“My belly can’t take much more.”
Quite a bit has been said about Sam Humphries’ retconning of Green Lantern history, but for all the supposed mythology building the author manages to kill off the only compelling members of his “First Green Lanterns” in Green Lanterns #30 before readers really get a chance to know them. While Volthoom dispatching Calleen, Alitha and Brill illustrates the growing threat of Volthoom it does so at the expense of the best part of the one interesting element of this story for me as a reader. While I have a lukewarm reaction at best to Humphries’ attempt to add more to the history of the Corps, with the best parts of that gone I’m not sure what he could possibly have in store that will salvage my opinion of his last arc.

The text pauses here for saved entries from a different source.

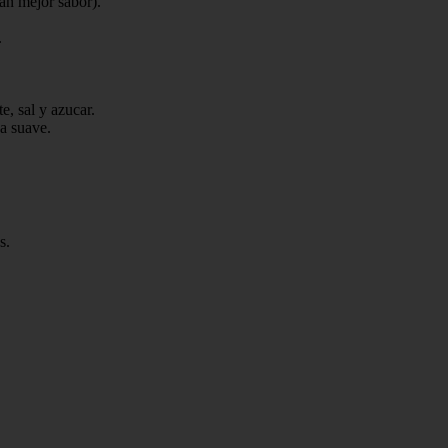
an mejor sabor).
.
e, sal y azucar.
a suave.
s.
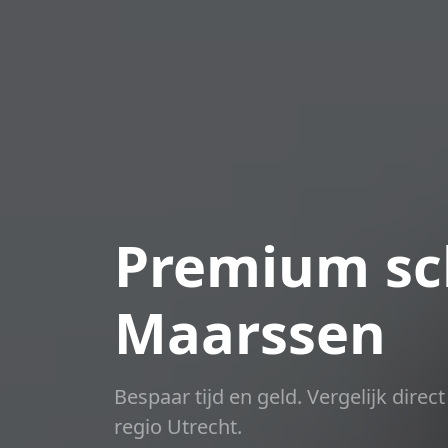
Premium sch
Maarssen
Bespaar tijd en geld. Vergelijk dire
regio Utrecht.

With the Green Lanterns on Maltus the rookie lanterns take on Volthoom and that confrontation makes up the bulk of the issue, which is supplemented with Humphries showing a Volthoom is much more like Frank Laminksi 2.0 than the First Lantern. Volthoom gets along well with the Maltusans who aren’t Guardians until his rapidly deteriorating mental state shows itself just as Jessica Cruz’s battle plan goes into action. That plan basically is to hit Volthoom with everything they have at once, hoping that the barrage keeps Volthoom off balance long enough to defeat him.
It’s a plan that fails miserably, cutting the number of lanterns in half as Volthoom quickly making mincemeat out of them which Simon Baz is stuck helplessly watching from the sidelines until he is the only one standing between Volthoom and the murder of the remaining ring bearers. Throughout this series Humphries has given Simon Baz some ridiculous abilities and this issue ends with Simon once again doing something very few have been able to do – wear multiple power rings. The scene is played up to be this dramatic moment but it left me scratching my head as Jan-al’s power ring shows up out of nowhere on Maltus after blowing up and killing the Kryptonian back in issue twenty-eight.

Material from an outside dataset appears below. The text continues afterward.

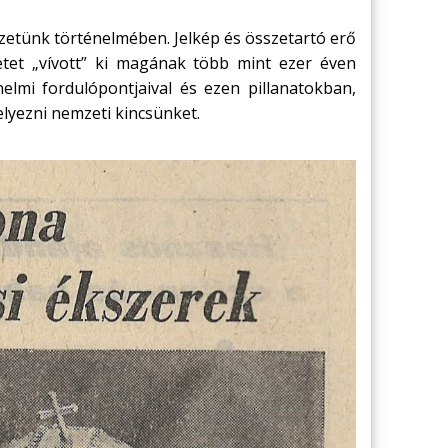
zetünk történelmében. Jelkép és összetartó erő
etet „vívott” ki magának több mint ezer éven
elmi fordulópontjaival és ezen pillanatokban,
lyezni nemzeti kincsünket.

Carlo Barberi provides the pencil work for this issue and there’s a bit of pendulum swing in terms of the quality of his work. The beginning of the issue isn’t as sharp as his work as the issue progresses. Jessica is drawn a bit too young for my liking and characters like Tyran’r suffer from the lack of detail. The book does get better looking with each passing page but the quality just lacks the consistency the book should have.
Green Lanterns #30 is a big disappointment as Sam Humphries’ more interesting additions to Green Lantern lore serve more as a plot device than as quality additions to the rich legacy of the Green Lantern universe. That and inconsistent art make this one of the least entertaining books in the run so far. Five out of ten lanterns.
One Reply to “Green Lanterns #30 Review”
You hit the nail on the head with this one! My initial thoughts exactly.